Acknowledging and informed by the rich cultural resources of her Polynesian heritage (Maori -Ngai Tahu, Samoan), Lonnie Hutchinson is a multi media, installation and performance artist who exhibits throughout Australasia and internationally. Drawing lies at the base of Lonnie's practise which is as much influenced by contemporary, advertising, hip hop, graffiti art and popular culture as by Polynesian aesthetics and art forms, juxtaposing negative and positive elements of space.
Hutchinson signature works comprise of decorative cut outs made from black builder's paper that reference traditional arts (siapo, tivaevae, weaving and the missionary introduction of domestic needlework skills into the Pacific).
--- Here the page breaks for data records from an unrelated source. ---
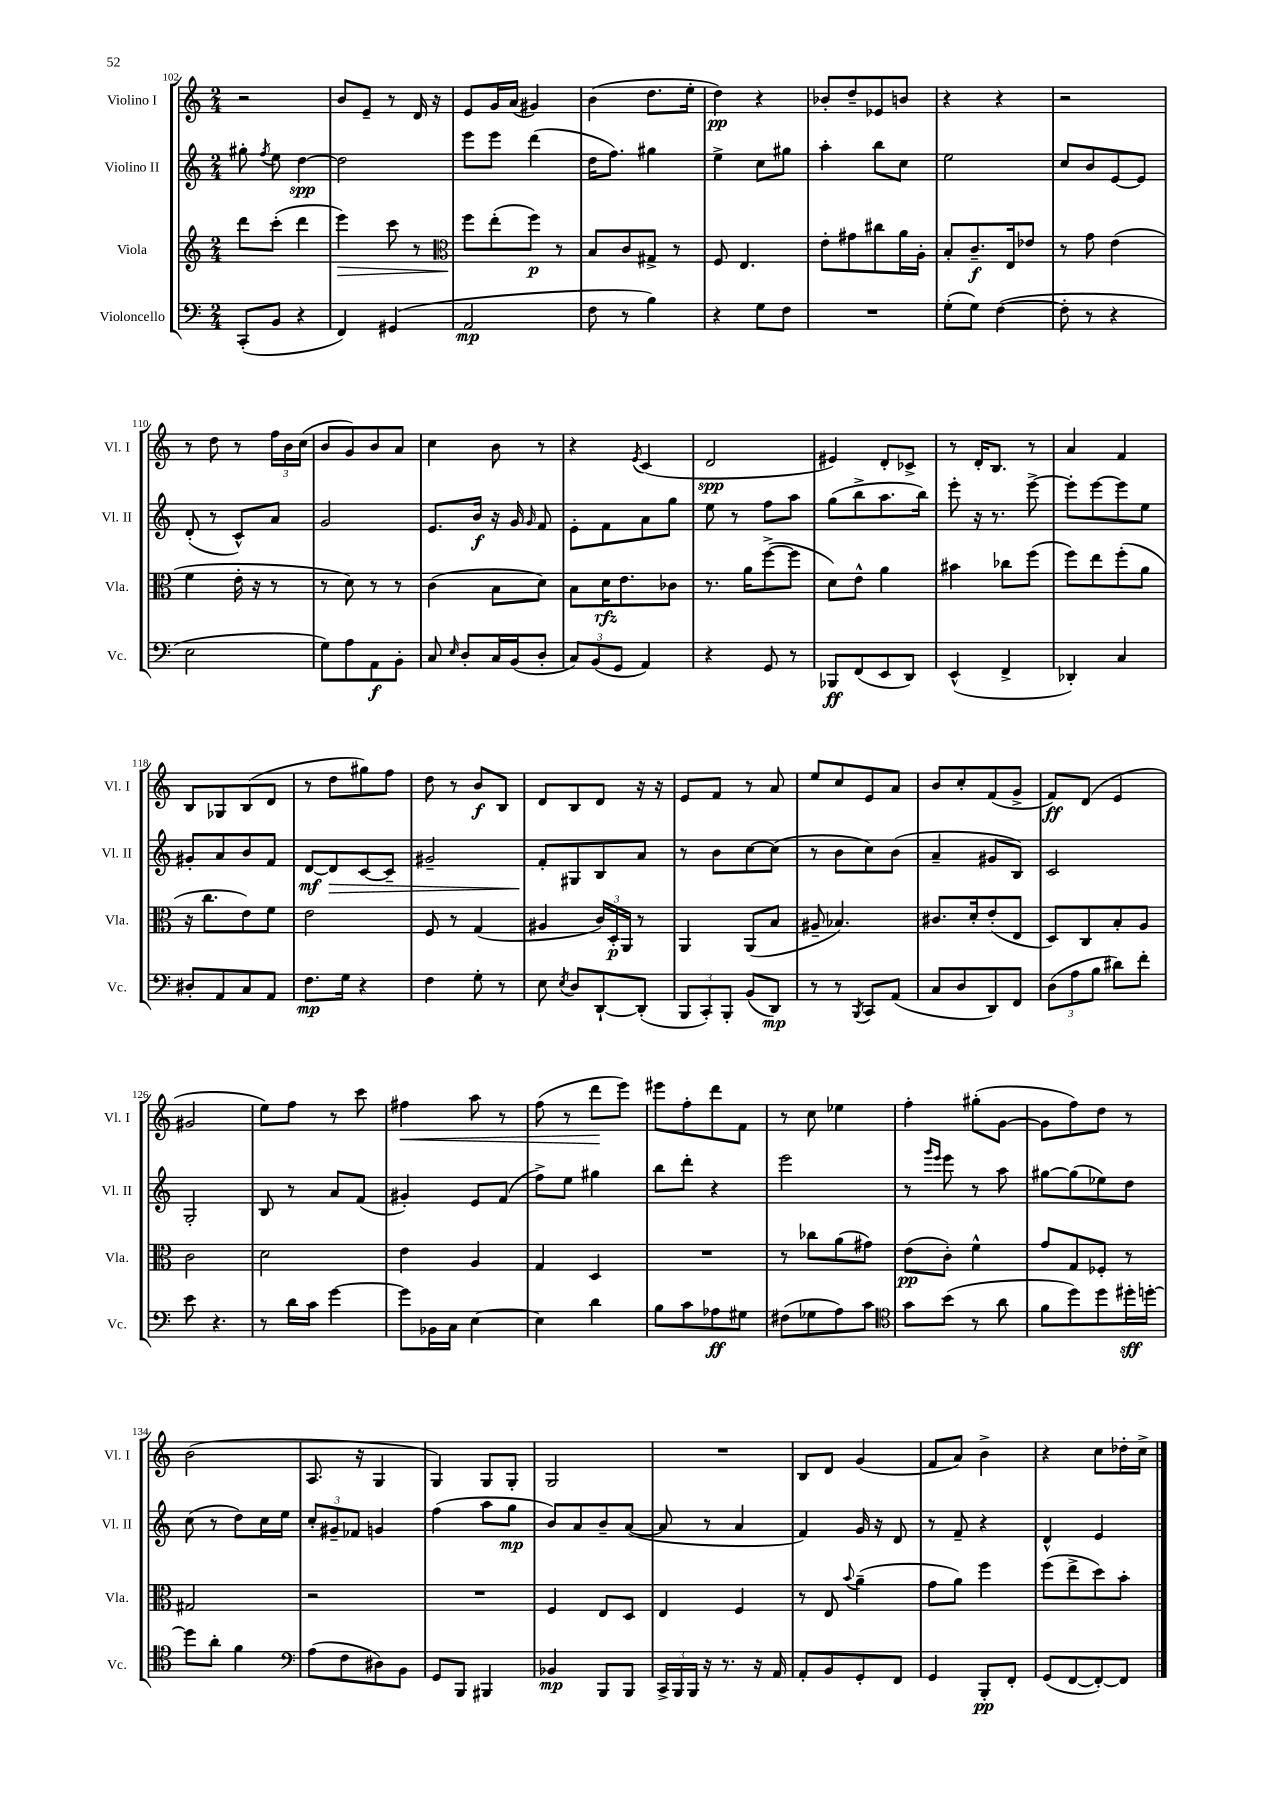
<<
\new StaffGroup <<
\new Staff = "s0" \with { instrumentName = "Violino I" shortInstrumentName = "Vl. I" } {
    \clef treble \key c \major \numericTimeSignature \time 2/4
    \autoBeamOff r2 |
    b'8[ e'8]-- r8 d'16 r16 |
    e'8[ g'16 a'16]( gis'4) |
    b'4( d''8.[ e''16]-. |
    d''4\pp) r4 |
    bes'8[-. d''8-- ees'8 b'8] |
    r4 r4 |
    r2 |
    r8 d''8 r8 \tuplet 3/2 { f''16[ b'16 c''16]( } |
    b'8[ g'8) b'8 a'8] |
    c''4 b'8 r8 |
    r4 \acciaccatura { e'8 } c'4( |
    d'2\spp |
    eis'4) d'8[-. ces'8]-> |
    r8 d'16[-. b8.] r8 |
    a'4 f'4 |
    b8[ ges8 b8( d'8] |
    r8 d''8[ gis''8) f''8] |
    d''8 r8 b'8[\f b8] |
    d'8[ b8 d'8] r16 r16 |
    e'8[ f'8] r8 a'8 |
    e''8[ c''8 e'8 a'8] |
    b'8[ c''8-. f'8( g'8]-> |
    f'8[\ff) d'8]( e'4 |
    gis'2 |
    e''8[) f''8] r8 c'''8 |
    fis''4\< a''8 r8 |
    f''8( r8 d'''8[\! e'''8]) |
    eis'''8[ f''8-. d'''8 f'8] |
    r8 c''8 ees''4 |
    f''4-. gis''8[-.( g'8]~ |
    g'8[ f''8) d''8] r8 |
    b'2( |
    a8. r16 g4 |
    g4) g8[ g8]-. |
    g2 |
    R2 |
    b8[ d'8] g'4( |
    f'8[ a'8]) b'4-> |
    r4 c''8[ des''16-. c''16]-> \bar "|." |
}
\new Staff = "s1" \with { instrumentName = "Violino II" shortInstrumentName = "Vl. II" } {
    \clef treble \key c \major \numericTimeSignature \time 2/4
    \autoBeamOff gis''8-. \acciaccatura { f''8 } e''8 d''4~\spp |
    d''2 |
    e'''8[ e'''8] d'''4( |
    d''16[ f''8.]) gis''4 |
    e''4-> c''8[ gis''8] |
    a''4-. b''8[ c''8] |
    e''2 |
    c''8[ b'8 e'8~ e'8] |
    d'8-.( r8 c'8[-^) a'8] |
    g'2 |
    e'8.[ b'16]\f r16 g'16 \grace { g'16 } f'8 |
    e'8[-. f'8 a'8 g''8] |
    e''8 r8 f''8[ a''8] |
    g''8[( b''8-> a''8. b''16]) |
    e'''8-. r16 r8. e'''8~-> |
    e'''8[-. e'''8~ e'''8 e''8] |
    gis'8[-. a'8 b'8 f'8] |
    d'8[~\mf d'8\> c'8~ c'8]-- |
    gis'2-- |
    f'8[-.\! gis8 b8 a'8] |
    r8 b'8[ c''8~ c''8]( |
    r8 b'8[ c''8) b'8]( |
    a'4-- gis'8[ b8]) |
    c'2 |
    g2-. |
    b8 r8 a'8[ f'8]( |
    gis'4-.) e'8[ f'8]( |
    f''8[->) e''8] gis''4 |
    b''8[ d'''8]-. r4 |
    e'''2 |
    r8 \grace { g'''16[ e'''16] } e'''8 r8 a''8 |
    gis''8[~ gis''8( ees''8) d''8] |
    c''8( r8 d''8[) c''16 e''16] |
    \tuplet 3/2 { c''8[-. gis'8-- fes'8] } g'4 |
    f''4( a''8[ g''8]\mp |
    b'8[) a'8 b'8-- a'8]~( |
    a'8 r8 a'4 |
    f'4) g'16 r16 d'8 |
    r8 f'8-- r4 |
    d'4-^ e'4 \bar "|." |
}
\new Staff = "s2" \with { instrumentName = "Viola" shortInstrumentName = "Vla." } {
    \clef treble \key c \major \numericTimeSignature \time 2/4
    \autoBeamOff d'''8[ c'''8]-.( d'''4 |
    e'''4\>) c'''8 r8 |
    \clef alto f''8[\! e''8-.( f''8]\p) r8 |
    b8[ c'8 gis8]-> r8 |
    f8 e4. |
    e'8[-. gis'8 cis''8 a'16 a16]-. |
    b8[-. c'8.--\f e16 ees'8] |
    r8 g'8 e'4( |
    f'4 e'16-. r16 r8 |
    r8 d'8) r8 r8 |
    c'4( b8[ d'8]) |
    b8[ d'16\rfz e'8. ces'8] |
    r8. a'16[ f''8~->( f''8] |
    d'8[) e'8]-^ a'4 |
    bis'4 ces''8[ f''8]( |
    f''8[) e''8 f''8-.( a'8] |
    r16 c''8.[ e'8) f'8] |
    e'2 |
    f8 r8 g4( |
    ais4 \tuplet 3/2 { c'16[) d16-.\p a,16] } r8 |
    a,4 a,8[( b8] |
    ais8-- bes4.) |
    cis'8.[ d'16-. e'8-.( e8] |
    d8[) c8 b8-. a8] |
    c'2 |
    d'2 |
    e'4 a4 |
    g4 d4 |
    R2 |
    r8 ces''8[ a'8( gis'8]) |
    e'8[\pp( c'8]-.) f'4-^ |
    g'8[ g8 fes8]-. r8 |
    gis2 |
    r2 |
    R2 |
    f4 e8[ d8] |
    e4 f4 |
    r8 e8 \appoggiatura { b'8 } a'4--( |
    g'8[ a'8]) f''4 |
    f''8[( e''8-> d''8) b'8]-. \bar "|." |
}
\new Staff = "s3" \with { instrumentName = "Violoncello" shortInstrumentName = "Vc." } {
    \clef bass \key c \major \numericTimeSignature \time 2/4
    \autoBeamOff c,8[-.( b,8] r4 |
    f,4) gis,4( |
    a,2\mp |
    f8 r8 b4) |
    r4 g8[ f8] |
    R2 |
    g8[-.( g8]) f4~( |
    f8-. r8 r4 |
    e2 |
    g8[) a8 a,8\f b,8]-. |
    c8 \grace { e16 } d8[-. c16 b,16( d8]-. |
    \tuplet 3/2 { c8[) b,8( g,8] } a,4) |
    r4 g,8 r8 |
    bes,,8[\ff f,8( e,8 d,8]) |
    e,4-^( f,4-> |
    des,4-.) c4 |
    dis8[-. a,8 c8 a,8] |
    f8.[\mp g16] r4 |
    f4 g8-. r8 |
    e8 \acciaccatura { e8 } d8[ d,8~-! d,8]-.( |
    \tuplet 3/2 { b,,8[ c,8-.) b,,8]-. } b,8[( d,8]\mp) |
    r8 r8 \acciaccatura { b,,8 } c,8[ a,8]( |
    c8[ d8 d,8) f,8] |
    \tuplet 3/2 { d8[( a8 b8] } dis'8[) f'8]-. |
    e'8 r4. |
    r8 d'16[ c'16] g'4~ |
    g'8[ bes,16 c16] e4~ |
    e4 d'4 |
    b8[ c'8 aes8\ff gis8] |
    fis8[( ges8 a8) c'8] |
    \clef tenor g'8[ b'8]( r8 a'8 |
    f'8[ d''8) d''8 dis''16-.\sff d''16]~-. |
    d''8[ a'8]-. f'4 |
    \clef bass a8[( f8 dis8) b,8] |
    g,8[ b,,8] bis,,4 |
    bes,4\mp b,,8[ b,,8] |
    \tuplet 3/2 { c,16[-> b,,16 b,,16] } r16 r8. r16 a,16 |
    a,8[-. b,8 g,8-. f,8] |
    g,4 b,,8[-.\pp f,8]-. |
    g,8[( f,8~ f,8~-.) f,8] \bar "|." |
}
>>
>>
\layout { \context { \Score currentBarNumber = #102 } }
Maori Kowhaiwhai, koru motifs, Polynesian designs and frangipani forms alternate with pigeon cut-outs or 'Scary Spice' like silhouettes. These decorations create a delicate interplay of space, light and shadow that bridge socio/political/gender and cultural concerns. Three particular examples: Black pearl, black birding - slavery, Sister Girl, the legacy of Catholicism and Sister Seven,representing Lonnie's spiritual experience and response to the mountainous tribal landscapes of her Ngai Tahu ancestors.
In RAMP Gallery Hutchinson will use a fresh approach to her art making and at the same time enable the audience to participate in the making of the work. Instead of bringing her art works packed in boxes ready to be unwrapped and neatly distributed in the gallery space, she will be carrying the raw materials of her craft and during her stay will draw, paint and sculpt directly on the gallery walls.
Hutchinson wants to make this an interactive process by opening the gallery and inviting an audience to view the working process. She wants to break the pattern - in the traditional art gallery space the audience will only see the finished work and are therefore not able to participate in the creative process, the struggle, the hassle and the potential joy when it is all over. In the exhibition at RAMP, Hutchinson will explore the synergy between music and the visual arts by playing her favourite sound as a backdrop to her active production. The audience can move and swing with early 80's rock, old school hip-hop and other favourites.